China animal welfare law under review while 36,000 dogs culled
Currently, China does not have any type of animal welfare law in place, which means that there is no legal recourse against the cruel treatment and killing of animals.
“The killing of dogs that have rightful owners is a violation of the basic rights of a Chinese citizen,” continues Gabriel. “Although China has no law to prevent cruelty to animals, its Constitution calls for the protection of personal property, which includes rightfully owned companion animals.”
The cull in Hanzhong began in May after several rabies deaths were reported. IFAW has since pleaded with government officials to stop the slaughter and has offered its expertise in the humane prevention of rabies.

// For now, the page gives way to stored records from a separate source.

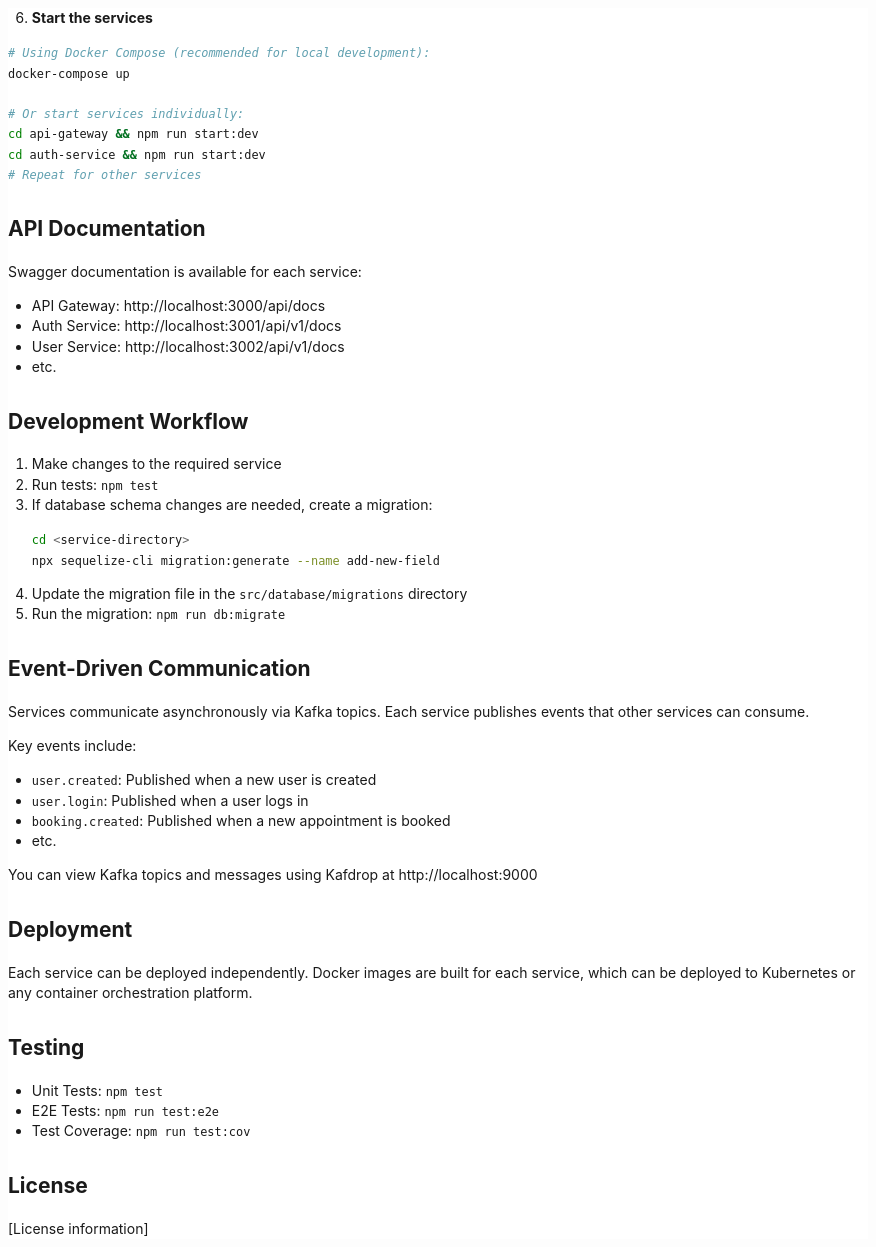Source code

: 6. **Start the services**

```bash
# Using Docker Compose (recommended for local development):
docker-compose up

# Or start services individually:
cd api-gateway && npm run start:dev
cd auth-service && npm run start:dev
# Repeat for other services
```

## API Documentation

Swagger documentation is available for each service:

- API Gateway: http://localhost:3000/api/docs
- Auth Service: http://localhost:3001/api/v1/docs
- User Service: http://localhost:3002/api/v1/docs
- etc.

## Development Workflow

1. Make changes to the required service
2. Run tests: `npm test`
3. If database schema changes are needed, create a migration:
   ```bash
   cd <service-directory>
   npx sequelize-cli migration:generate --name add-new-field
   ```
4. Update the migration file in the `src/database/migrations` directory
5. Run the migration: `npm run db:migrate`

## Event-Driven Communication

Services communicate asynchronously via Kafka topics. Each service publishes events that other services can consume.

Key events include:
- `user.created`: Published when a new user is created
- `user.login`: Published when a user logs in
- `booking.created`: Published when a new appointment is booked
- etc.

You can view Kafka topics and messages using Kafdrop at http://localhost:9000

## Deployment

Each service can be deployed independently. Docker images are built for each service, which can be deployed to Kubernetes or any container orchestration platform.

## Testing

- Unit Tests: `npm test`
- E2E Tests: `npm run test:e2e`
- Test Coverage: `npm run test:cov`

## License

[License information]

Meanwhile, the central government is working with IFAW and other groups to draft national animal welfare legislation which Gabriel says is the only way to ensure the humane treatment of animals for the long-term.
“Hanzhong county and the national government must stop the mass slaughter of dogs and address the real issues here. The root causes of overpopulation and rabies transmission need to be recognized and addressed,” said Gabriel. “Above all else, this includes the need for vaccination and sterilization.”
“We are of course pleased that the draft of China’s first animal welfare legislation is near completion but it is unfortunately too late for the tens of thousands of dogs in Hanzhong,” concluded Gabriel.